Icelandic strikersPhotograph by Ari Kárason. Courtesy of Reykjavik Museum of Photography.

The Women’s Strike led to the Icelandic parliament passing a gender equality bill in 1976, thus adopting an official gender policy in the country. Though the Women’s Strike of 1975 was generally regarded as a success and a victory for women, Icelanders continue to strive for gender equality and women’s rights. For example, Icelandic women have subsequently returned to the Women’s Strike as a form of efficient national protest, with similar collective action taking place in 1985, 2005, 2010, 2016 and 2018. It is also important to note that in Iceland the Women’s Strike is known as Kvennafrídagurinn, or The Women’s Day Off. This is because in 1975 Iceland had strict labour laws forbidding wildcat strike action (going on strike without the approval of union leadership) and the Committee organising the protest did not want any women to get fired due to participating in the walkouts.

More recently, the Icelandic Women’s Strike has inspired instances of similar women’s collective action in other countries. In 2016 women in Poland pushed back against a proposal to criminalise abortion and ban it even in cases where a woman’s life would be in danger were the pregnancy to be continued. In response to the proposed legislative restrictions, the famous Polish actress and director Krystyna Janda posted an article online drawing attention to the successes of the Icelandic Women’s Strike. She called on Polish citizens to take note of what Icelandic women had achieved in 1975 and suggested that Polish women organise a similar general strike. Janda’s post led to a social media campaign that went viral and invited hundreds of thousands of women and men to join a National Strike of Women. On 3rd October 2016, like had taken place in Iceland forty years’ prior, thousands of Polish women refused to go to work and rallies were held across the country. Adding a new protest method to the Icelandic model, women and men across Poland wore all black clothing on the day, which led the strike being known as Black Monday. Three days later the Polish parliament rejected the proposed legislative change, marking the strike a success.

Following the Black Monday protests, other women’s initiatives echoing the collective mobilisation tactics first used by Icelandic women in 1975 have taken place globally and women’s strikes demanding women’s bodily autonomy and economic rights have become a global phenomenon. As an example of this, the transnational network International Women’s Strike was formed in 2017, bringing together cis and trans women from over fifty countries. These recent developments demonstrate how women’s collective action can defy space and time, with the protest tactics originating in a small Nordic country nearly half a decade ago being recycled and appropriated in a myriad of different geopolitical and temporal settings in the 21st century.
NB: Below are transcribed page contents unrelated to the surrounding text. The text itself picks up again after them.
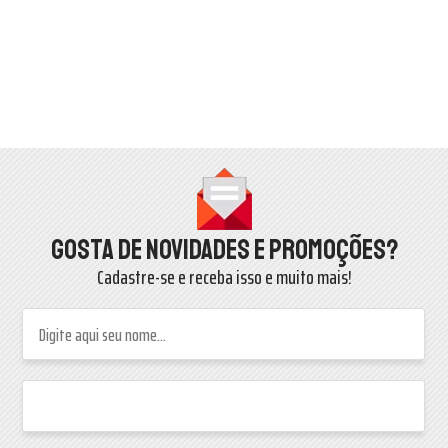
Gosta de novidades e promoções?
Cadastre-se e receba isso e muito mais!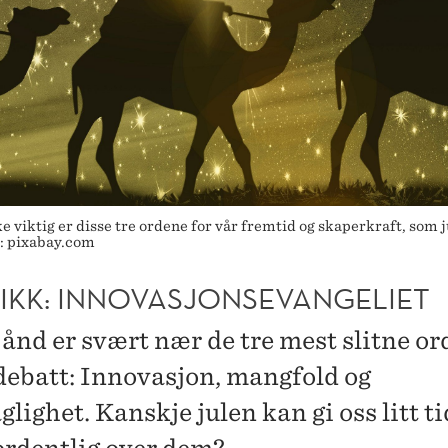
e viktig er disse tre ordene for vår fremtid og skaperkraft, som 
o: pixabay.com
IKK: INNOVASJONSEVANGELIET
ånd er svært nær de tre mest slitne ord
debatt: Innovasjon, mangfold og
glighet. Kanskje julen kan gi oss litt tid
Women protestersPhotograph by Ari Kárason. Courtesy of Reykjavik Museum of Photography.

Further Reading

Auður Styrkársdóttir, ‘Iceland: Breaking Male Dominance by Extraordinary Means’ in Breaking Male Dominance in Old Democracies, eds. Drude Dahlerup and Monique Leyenaar (Oxford: University of Oxford Press, 2013), pp. 124-145, especially pp. 130-132.
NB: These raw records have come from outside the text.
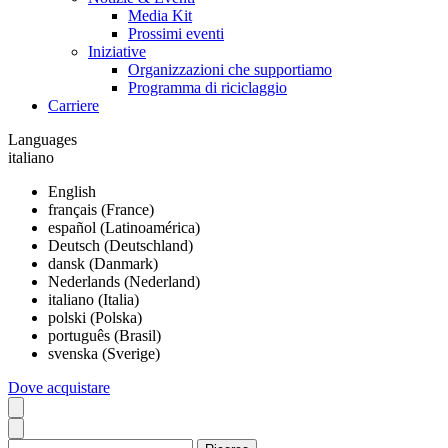
Media Kit
Prossimi eventi
Iniziative
Organizzazioni che supportiamo
Programma di riciclaggio
Carriere
Languages
italiano
English
français (France)
español (Latinoamérica)
Deutsch (Deutschland)
dansk (Danmark)
Nederlands (Nederland)
italiano (Italia)
polski (Polska)
português (Brasil)
svenska (Sverige)
Dove acquistare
Wanda Nowicka and Joanna Regulska, ‘Repressive Policies and Women’s Reproductive Choices in Poland: The Case of State Violence Against Women’, in Women’s Journey to Empowerment in the 21st Century: A Transnational Feminist Analysis of Women’s Lives in Modern Times, eds. Kristen Zalenski, Annalisa Enrile, Euginia L. Weiss and Xiying Wang (Oxford: Oxford University Press, 2020), pp. 228-250, especially pp. 240-241.